Une fois la délégation repartie et le calme revenu, I’Imam al-Hassan décida après mûre réflexion de réunir ses troupes ou ce qu’il en restait pour sonder leur intention et connaître leur disposition, car après tout ce qui venait de se passer depuis son accession au Califat, il estima que la décision finale qu’il devrait prendre – réconciliation ou combat – pour limiter les dégâts que Mu’âwiyeh était en train de causer au Message, à l’Expérience islamique et à leur avenir, dépendrait largement des motivations, de la combativité et de l’état d’esprit de son armée. Aussi, lorsque ses troupes se rassemblèrent l’Imam al-Hassan leur dit:

«Mu’âwiyeh nous propose quelque chose qui n’est ni honorable ni équitable. Si vous acceptez le sacrifice, nous l’affronterons et nous laisserons les épées exécuter le jugement de Dieu à son encontre. Mais si vous préférez la tranquillité, nous accepterons sa proposition et nous obtiendrons pour vous satisfaction…». (11)

Paradoxe! Déception! De partout des voix s’élevèrent: «Signez le contrat de réconciliation!»

Aucun avis contraire, aucune voix discordante, même dans les rangs des Muhakkimah, censés refuser tout compromis avec Mu’âwiych! Avaient-ils fini par se convaincre eux aussi que la conjoncture actuelle n’était guère propice et qu’une bataille contre la puissance montante de Mu’âwiyeh était, par les temps qui couraient, perdue d’avance?

Cet empressement des soldats de l’Imam al-Hassan d’exprimer quasi unanimement leur désir de ne pas se battre, sans surprendre totalement le petit-fils du Prophète, tua en lui tout espoir de tenter à nouveau de mobiliser les Musulmans dans le combat qu’il voulait mener dès le premier jour de son Califat contre la rébellion déviationniste.

L’Imam a compris que tous ses prêches, tous les efforts inlassables qu’il avait déployés pour les amener à prendre conscience de l’importance de l’enjeu, de la nécessite impérieuse de défendre la ligne du Prophète et du Califat-Bien-Dirigé, étaient vains, et que par conséquent, pour le moment, engager une épreuve de force inégale et désespérée contre les rejetons d’Abou Sufiyân, d’Abou Lahab et de la Porteuse de bois(12) (Hammâlat al-Hatab), équivalait à court terme à un suicide et à long terme s’avérerait du moins sans grand effet sinon nuisible.

à suivre …

Notes :

1. Cité par Kâmel Sulyman. op. cit., p. 80.

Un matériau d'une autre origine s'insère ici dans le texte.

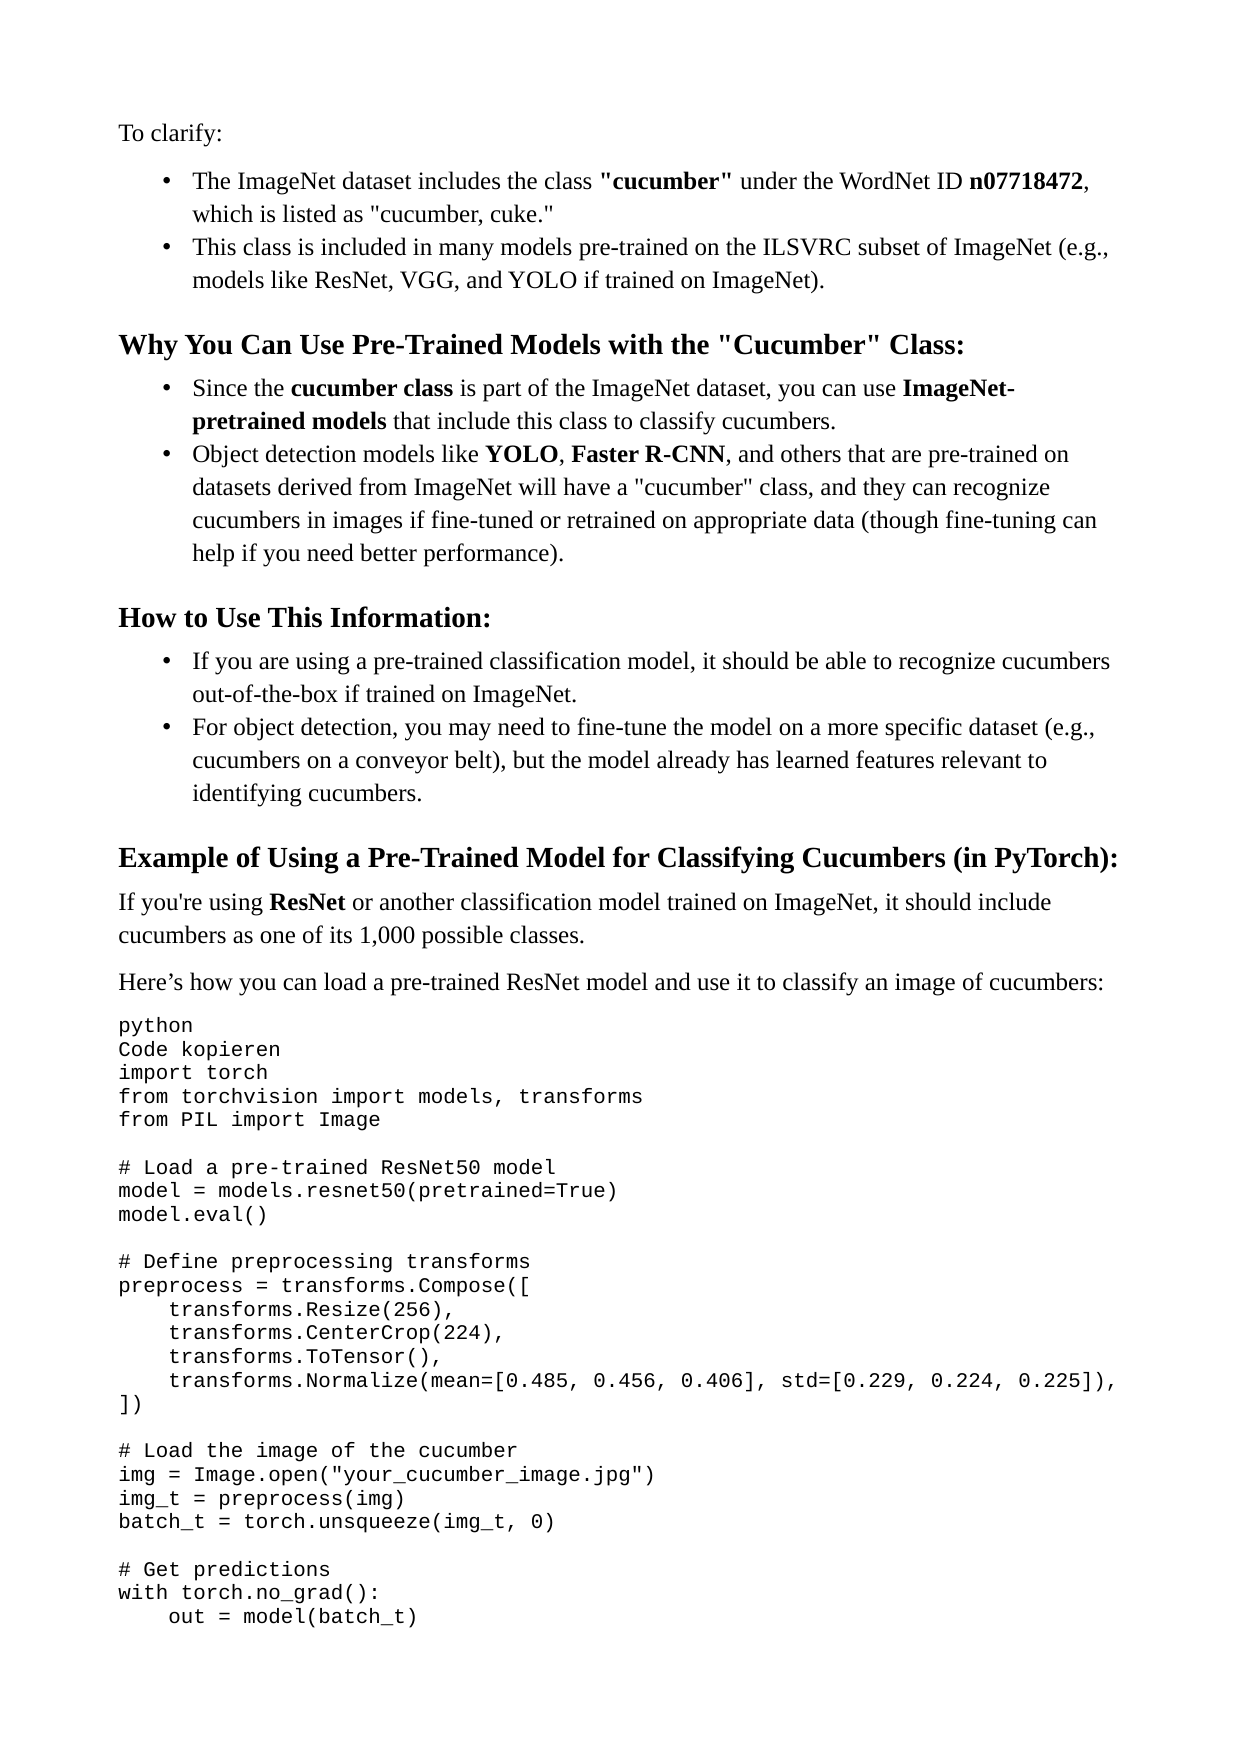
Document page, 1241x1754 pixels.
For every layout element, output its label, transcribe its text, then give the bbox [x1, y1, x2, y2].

2. Charh al-Nahj, Ibn Abi al-Hadid, cité par M. J. Fadhlallah, op. cité, p. 73.

3. Ibn Abi al-Hadid, Charh al-Nahj, tom Vl, p. 42, cité par M. J. Fadhlallah, op.cit., p. 75.

4. Maqâtil al-Tâlibîne, p. 35, cité par M. J. Fadhlallah, op. cit., p. 78.

5. A’yân al-Chî’ah, tom. IV, p. 22.

6. id. ibid., p. 22

7. Ibn al-Athir, tom III, p. 203, cité par M. J. Fadhlallah, op. cit., p. 82.

8. A’yân al-Chi’ah, tom IV, p. 21, citant al-Mufid et Abi al-Farajj (cité par Fadhlallah, op. cit., p. 102).

9. Cité par M. J. Fadhlallah, op. cit., p. 85. Pour plus de détail, voir: Al-Ya’qoubi, tom. II, p. 191.

10. Les Khârijites

11. Cité par Ibn al-Athir dans Al-Kâmel, tom. III, p. 204, ainsi que par al-Tabari, Ibn Khaldoun et bien d’autres historiens. Voir également M. J. Fadhlallah, op. cit., p. 92

12. La tante paternelle de Mu’âwiyeh, c’est-à-dire la soeur d’Abou Sufiyân que le Coran surnomma «La Porteuse de bois», métaphore symbolisant son inclination à attiser le feu de la haine contre le Prophète.